In general, indexes are also used to answer certain types of queries without having to access the data file. For example, if we need only a few attribute values from each tuple and there is an index whose search key contains all these fields, we can choose an index scan instead of examining all data tuples. This is faster since index records are smaller (and hence fit into fewer buffer pages). Note that an index scan does not make use of the search structure of the index: for example, in a B-Tree index one would examine all leaf pages in sequence. All commercial relational database management systems support B-Trees and at least one type of hash-based index structure.
Sorting Large Data Sets
The need to sort large data sets arises frequently in data management. Besides outputting the result of a query in sorted order, sorting is useful for eliminating duplicate data items during the processing of queries. In addition, an efficient algorithm for performing a join operation (sort-merge join) requires the input relations to be sorted. Since the size of databases routinely exceeds the amount of available main memory, most DBMSs use an external sorting technique called merge sort, which is based on the main-memory version with the same name. The idea behind merge sort is that a file which does not fit into main memory can be sorted by breaking it into smaller pieces (runs), sorting the smaller runs individually, and then merging them to produce a single run that contains the original data items in sorted order. External merge sort is another example where main memory versions of algorithms and data structures need to be changed to accommodate a computing environment where all data resides on secondary and perhaps even tertiary storage. We will point out more such examples in Section 60.4 when we describe the disk space manager.
During the first phase, also called the run-generation phase, merge-sort fills the available buffer pages in main memory with blocks containing the data records from a file stored on disk. We will have more to say about the management of buffer pages when we discuss data structures for buffer management in Section 60.3. Sorting is done using any of the main-memory algorithms (e.g., Heapsort, Quicksort). The sorted records are written back to new blocks on disk, forming a sorted run containing as many blocks as there are available buffer pages in main memory. This process is repeated until all records in the data file are in one of the sorted runs. The arrangement of buffer pages and disk blocks during run generation is depicted in Figure 60.3.
In the second phase, also called the merging phase, all but one of the main memory buffers are used to hold input data from one of the sorted runs. In most instances, the number
of sorted runs is less than the number of buffer pages and the merging can be done in one pass. Note, this so-called multi-way merging is different from the main-memory version of merge sort which merges pairs of runs (two-way merge).
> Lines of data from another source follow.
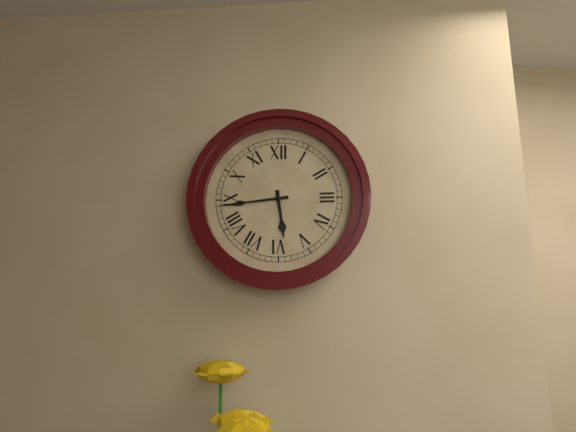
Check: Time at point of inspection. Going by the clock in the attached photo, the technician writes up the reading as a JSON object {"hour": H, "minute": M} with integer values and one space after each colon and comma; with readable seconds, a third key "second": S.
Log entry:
{"hour": 5, "minute": 44}
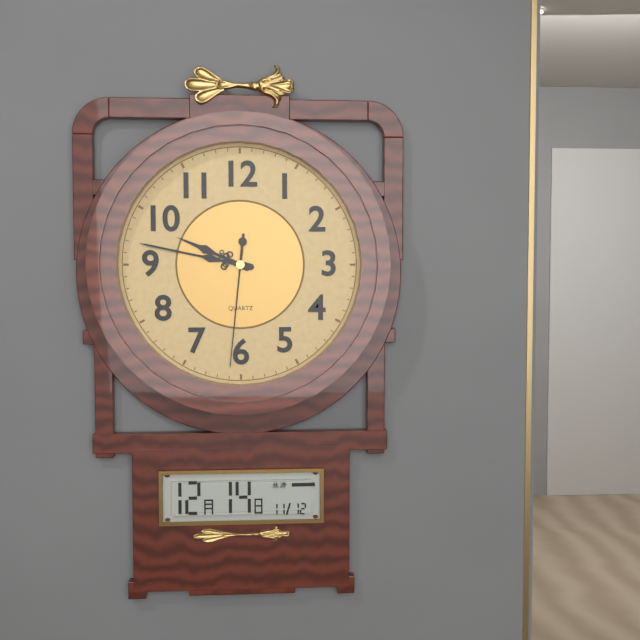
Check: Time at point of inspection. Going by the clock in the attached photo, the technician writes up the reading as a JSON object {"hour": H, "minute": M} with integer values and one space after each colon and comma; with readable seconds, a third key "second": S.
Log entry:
{"hour": 9, "minute": 47, "second": 31}
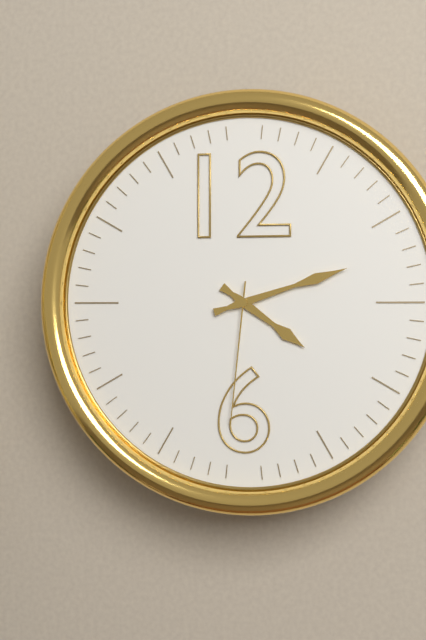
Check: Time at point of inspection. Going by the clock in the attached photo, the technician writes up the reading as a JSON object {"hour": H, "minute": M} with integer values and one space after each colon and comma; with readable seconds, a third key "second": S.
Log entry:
{"hour": 4, "minute": 12, "second": 31}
The arrangement of buffers and disk blocks to complete this one-pass multi-way merging step is shown in Figure 60.4. Note that the two-way merge strategy results in reading data in and out of memory 2 ∗ log2(n) times for n runs (versus reading all n runs only once for the n-way strategy).
In situations when the number of sorted runs exceeds the available buffer pages in main memory, the merging step must be performed in several passes as follows: assuming k buffer pages in main memory, each pass involves the repeated merging of k − 1 runs until all runs have been merged. At this point the number of runs has been reduced by a factor of k − 1.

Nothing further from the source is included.